Since Sater and Sheik were the minds behind “Spring Awakening,” a Tony-Award-winning play that also featured coming-of-age-stories, we should not be surprised that they have refashioned Andersen’s work so that we now follow the maturation of the young Emperor. Buddha-like, he has grown up entirely within the castle walls of San Souci and knows nothing about the larger world of the poor outside his pleasure dome. But thanks to his infatuation with a peasant girl and a magical glowing book (which seems to resemble an iPad), he learns about that other world once he ignores his disapproving mother and leaves his castle–coming out, as it were.

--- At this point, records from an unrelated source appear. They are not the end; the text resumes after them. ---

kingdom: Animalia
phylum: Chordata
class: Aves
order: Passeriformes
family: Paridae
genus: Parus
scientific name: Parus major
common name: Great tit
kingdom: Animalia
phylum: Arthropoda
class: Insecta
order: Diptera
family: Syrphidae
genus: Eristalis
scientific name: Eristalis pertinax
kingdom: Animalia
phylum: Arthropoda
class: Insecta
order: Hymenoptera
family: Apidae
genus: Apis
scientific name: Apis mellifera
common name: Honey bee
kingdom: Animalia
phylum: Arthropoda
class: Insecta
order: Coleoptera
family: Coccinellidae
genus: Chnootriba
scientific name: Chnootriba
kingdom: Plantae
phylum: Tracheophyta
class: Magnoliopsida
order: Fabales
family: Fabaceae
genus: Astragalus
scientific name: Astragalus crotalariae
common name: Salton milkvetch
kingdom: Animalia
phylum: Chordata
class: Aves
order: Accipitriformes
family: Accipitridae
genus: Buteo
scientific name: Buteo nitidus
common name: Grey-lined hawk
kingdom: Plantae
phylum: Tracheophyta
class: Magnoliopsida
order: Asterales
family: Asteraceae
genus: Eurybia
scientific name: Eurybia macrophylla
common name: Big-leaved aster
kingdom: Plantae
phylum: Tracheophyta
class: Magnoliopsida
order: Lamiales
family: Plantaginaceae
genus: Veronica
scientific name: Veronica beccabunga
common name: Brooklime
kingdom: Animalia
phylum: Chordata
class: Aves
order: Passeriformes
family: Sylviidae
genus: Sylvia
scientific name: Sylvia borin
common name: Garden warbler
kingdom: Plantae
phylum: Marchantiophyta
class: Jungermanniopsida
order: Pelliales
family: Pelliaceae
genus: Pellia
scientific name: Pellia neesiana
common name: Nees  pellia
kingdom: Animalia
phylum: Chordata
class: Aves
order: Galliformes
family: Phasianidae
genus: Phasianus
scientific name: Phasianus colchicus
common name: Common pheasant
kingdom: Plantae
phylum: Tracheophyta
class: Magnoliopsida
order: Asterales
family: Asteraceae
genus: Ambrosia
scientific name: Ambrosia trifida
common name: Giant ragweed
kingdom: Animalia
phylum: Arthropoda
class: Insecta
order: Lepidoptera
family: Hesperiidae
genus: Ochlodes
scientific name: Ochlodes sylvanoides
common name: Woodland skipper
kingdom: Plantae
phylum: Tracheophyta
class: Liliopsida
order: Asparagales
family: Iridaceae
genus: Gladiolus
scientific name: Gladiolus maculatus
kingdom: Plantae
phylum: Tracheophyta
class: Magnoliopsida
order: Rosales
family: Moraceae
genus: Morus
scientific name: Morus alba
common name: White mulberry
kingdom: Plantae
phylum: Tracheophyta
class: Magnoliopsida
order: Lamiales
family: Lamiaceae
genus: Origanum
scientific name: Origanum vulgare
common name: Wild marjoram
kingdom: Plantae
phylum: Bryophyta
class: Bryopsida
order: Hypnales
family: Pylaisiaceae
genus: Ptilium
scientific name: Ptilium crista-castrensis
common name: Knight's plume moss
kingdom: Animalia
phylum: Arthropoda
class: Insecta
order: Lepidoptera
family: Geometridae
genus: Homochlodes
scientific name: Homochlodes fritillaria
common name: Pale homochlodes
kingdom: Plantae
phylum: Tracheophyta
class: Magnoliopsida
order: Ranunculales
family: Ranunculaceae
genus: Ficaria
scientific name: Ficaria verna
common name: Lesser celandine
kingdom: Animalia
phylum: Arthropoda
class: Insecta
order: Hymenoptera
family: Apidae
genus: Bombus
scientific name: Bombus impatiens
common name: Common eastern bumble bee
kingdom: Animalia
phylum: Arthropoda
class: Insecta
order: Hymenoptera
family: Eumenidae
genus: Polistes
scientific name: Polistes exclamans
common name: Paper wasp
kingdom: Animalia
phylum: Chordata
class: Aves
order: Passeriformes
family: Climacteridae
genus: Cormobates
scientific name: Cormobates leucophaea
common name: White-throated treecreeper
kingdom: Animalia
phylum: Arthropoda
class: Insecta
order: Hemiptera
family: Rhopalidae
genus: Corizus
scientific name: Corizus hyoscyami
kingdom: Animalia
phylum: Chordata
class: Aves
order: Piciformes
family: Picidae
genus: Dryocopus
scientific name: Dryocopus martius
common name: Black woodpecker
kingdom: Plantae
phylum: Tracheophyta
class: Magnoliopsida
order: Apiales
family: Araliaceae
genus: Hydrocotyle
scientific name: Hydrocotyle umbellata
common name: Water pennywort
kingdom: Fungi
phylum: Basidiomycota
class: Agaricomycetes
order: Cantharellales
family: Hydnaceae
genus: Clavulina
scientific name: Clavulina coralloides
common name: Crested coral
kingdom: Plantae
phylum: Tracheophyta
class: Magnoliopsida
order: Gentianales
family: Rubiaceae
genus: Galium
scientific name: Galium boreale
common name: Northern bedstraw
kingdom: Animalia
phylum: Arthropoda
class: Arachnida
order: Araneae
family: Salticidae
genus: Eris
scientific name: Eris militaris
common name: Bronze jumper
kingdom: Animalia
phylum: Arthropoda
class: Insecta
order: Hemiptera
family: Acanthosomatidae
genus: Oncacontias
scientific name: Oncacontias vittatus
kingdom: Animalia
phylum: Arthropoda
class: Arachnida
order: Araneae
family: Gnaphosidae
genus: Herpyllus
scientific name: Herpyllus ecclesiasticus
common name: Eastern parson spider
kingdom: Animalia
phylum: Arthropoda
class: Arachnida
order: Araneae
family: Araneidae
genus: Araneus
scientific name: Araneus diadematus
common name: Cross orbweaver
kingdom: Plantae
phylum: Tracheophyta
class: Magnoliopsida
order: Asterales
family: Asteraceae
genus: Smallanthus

In this way, this new version of “The Nightingale” joins a host of other recent offerings where the fairy tales–once seen as the exclusive property of children–have become a favored locale for adolescents and the coming-of-age story. Last year there were the films “Beastly” (a modern-day riff on “Beauty and the Beast” featuring a misunderstood and heavily tattooed high-school student as the Beast) and “Red Riding Hood” (directed by Catherine Hardwicke of the vampire-driven “Twilight” franchise and aimed at the same demographic by making the story’s villain into a werewolf). Now fairy tales seem everywhere: on television (“Grimm” and “Once Upon a Time”) and in movie theaters (where this month’s “Snow White and the Huntsman” starring Charlize Theron replaces an incarnation of the same tale from the month before, “Mirror, Mirror” starring Julia Roberts).
In other eras, authors depended upon an audience’s wide familiarity with the Bible or Greek myths to understand their jibes and allusions and to make their points. Nowadays–when we mention a “Cinderella story” or refer to someone as an “Ugly Duckling”–it becomes clear that fairy tales are what we have in common. For this reason, too, fairy tales are good to think with.